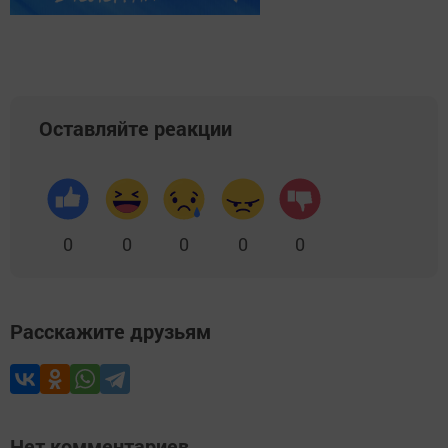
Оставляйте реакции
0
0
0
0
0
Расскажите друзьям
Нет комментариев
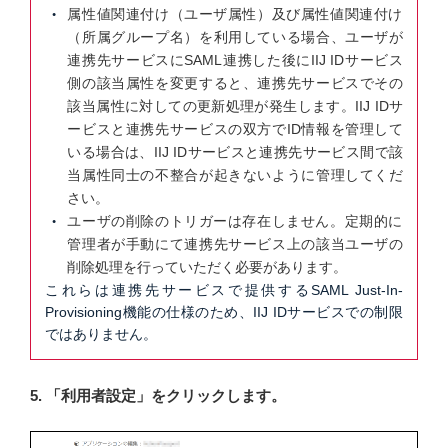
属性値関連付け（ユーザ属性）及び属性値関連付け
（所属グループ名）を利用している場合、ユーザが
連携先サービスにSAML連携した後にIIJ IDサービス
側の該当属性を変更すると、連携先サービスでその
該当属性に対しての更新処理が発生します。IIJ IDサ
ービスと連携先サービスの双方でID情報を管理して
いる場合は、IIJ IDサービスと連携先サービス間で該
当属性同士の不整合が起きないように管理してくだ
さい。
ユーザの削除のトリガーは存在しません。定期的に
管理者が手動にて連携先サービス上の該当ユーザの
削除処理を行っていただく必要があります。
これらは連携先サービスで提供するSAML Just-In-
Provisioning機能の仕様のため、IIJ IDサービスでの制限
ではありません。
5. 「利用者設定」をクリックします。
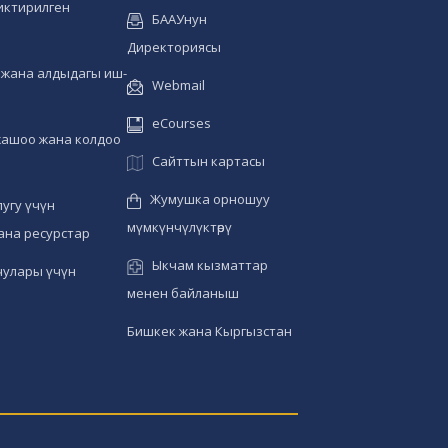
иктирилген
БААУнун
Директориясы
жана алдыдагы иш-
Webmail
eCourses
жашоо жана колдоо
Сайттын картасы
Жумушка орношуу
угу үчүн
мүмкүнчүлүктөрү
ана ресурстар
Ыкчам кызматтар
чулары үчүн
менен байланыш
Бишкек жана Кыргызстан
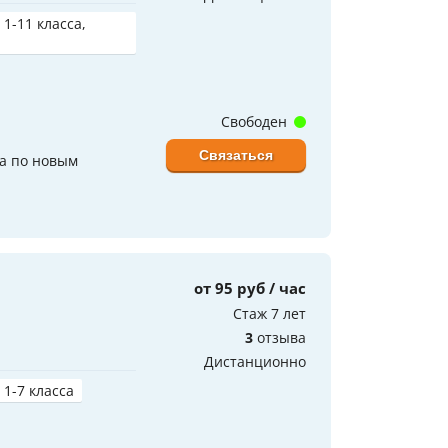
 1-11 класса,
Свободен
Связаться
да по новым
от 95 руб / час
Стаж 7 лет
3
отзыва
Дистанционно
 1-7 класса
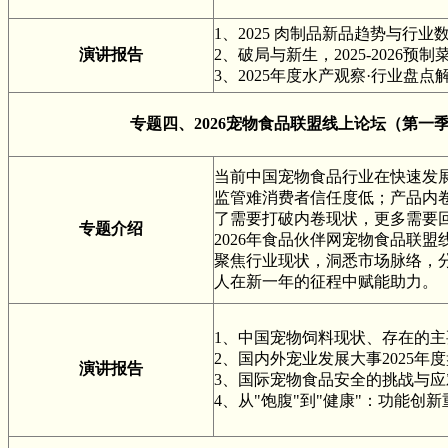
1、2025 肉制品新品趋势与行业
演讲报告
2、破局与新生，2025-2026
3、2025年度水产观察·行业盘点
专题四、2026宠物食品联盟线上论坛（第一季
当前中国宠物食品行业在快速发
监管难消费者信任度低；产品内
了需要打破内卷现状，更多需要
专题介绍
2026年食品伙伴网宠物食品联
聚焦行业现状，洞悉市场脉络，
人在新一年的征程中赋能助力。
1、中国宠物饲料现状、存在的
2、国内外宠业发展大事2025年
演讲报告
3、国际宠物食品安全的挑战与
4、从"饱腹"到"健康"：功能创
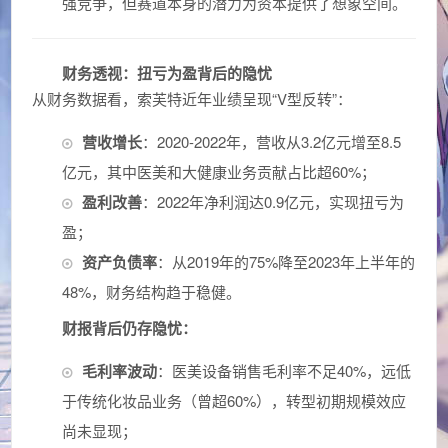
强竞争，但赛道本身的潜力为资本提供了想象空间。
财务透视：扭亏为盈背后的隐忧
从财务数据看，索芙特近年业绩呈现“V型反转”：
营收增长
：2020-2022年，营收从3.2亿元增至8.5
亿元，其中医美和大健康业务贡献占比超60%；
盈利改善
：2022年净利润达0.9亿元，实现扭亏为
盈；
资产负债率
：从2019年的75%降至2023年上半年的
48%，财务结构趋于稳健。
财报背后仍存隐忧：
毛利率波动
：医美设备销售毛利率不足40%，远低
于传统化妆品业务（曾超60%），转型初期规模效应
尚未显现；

*****

• _Directive_
Pick out and copy each line above that contains the word "жана". Case counts.

• _Completed exercise_
жана алдыдагы иш-
жашоо жана колдоо
Бишкек жана Кыргызстан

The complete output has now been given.